● PROVIDED DATA
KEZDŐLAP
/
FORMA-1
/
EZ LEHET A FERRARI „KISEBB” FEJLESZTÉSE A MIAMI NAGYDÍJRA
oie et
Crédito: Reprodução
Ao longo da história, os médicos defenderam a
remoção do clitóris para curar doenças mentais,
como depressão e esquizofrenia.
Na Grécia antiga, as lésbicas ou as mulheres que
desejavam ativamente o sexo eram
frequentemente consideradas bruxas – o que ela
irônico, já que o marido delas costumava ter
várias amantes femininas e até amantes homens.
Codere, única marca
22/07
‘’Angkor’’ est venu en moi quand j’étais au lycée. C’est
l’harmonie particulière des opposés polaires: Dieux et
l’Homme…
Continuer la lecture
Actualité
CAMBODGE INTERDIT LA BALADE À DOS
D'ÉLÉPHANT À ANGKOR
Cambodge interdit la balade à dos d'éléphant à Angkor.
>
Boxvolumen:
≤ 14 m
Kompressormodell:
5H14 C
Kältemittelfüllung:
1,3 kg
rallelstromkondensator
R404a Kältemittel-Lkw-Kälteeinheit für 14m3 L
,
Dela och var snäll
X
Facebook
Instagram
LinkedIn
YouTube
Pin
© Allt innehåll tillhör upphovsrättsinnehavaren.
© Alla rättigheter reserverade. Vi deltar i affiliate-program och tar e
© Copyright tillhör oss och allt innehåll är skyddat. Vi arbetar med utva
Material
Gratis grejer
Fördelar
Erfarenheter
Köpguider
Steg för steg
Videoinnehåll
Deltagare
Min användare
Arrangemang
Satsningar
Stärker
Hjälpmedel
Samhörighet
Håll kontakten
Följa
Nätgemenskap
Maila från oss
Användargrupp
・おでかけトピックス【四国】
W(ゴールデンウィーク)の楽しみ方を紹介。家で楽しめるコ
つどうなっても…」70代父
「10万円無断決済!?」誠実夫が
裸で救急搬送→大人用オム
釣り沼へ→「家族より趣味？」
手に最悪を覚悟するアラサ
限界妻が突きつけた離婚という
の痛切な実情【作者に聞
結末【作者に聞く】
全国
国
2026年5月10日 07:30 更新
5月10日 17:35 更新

● JOB
Show every line in the records above that contains the word "tillhör".

● RESULT
© Allt innehåll tillhör upphovsrättsinnehavaren.
© Copyright tillhör oss och allt innehåll är skyddat. Vi arbetar med utva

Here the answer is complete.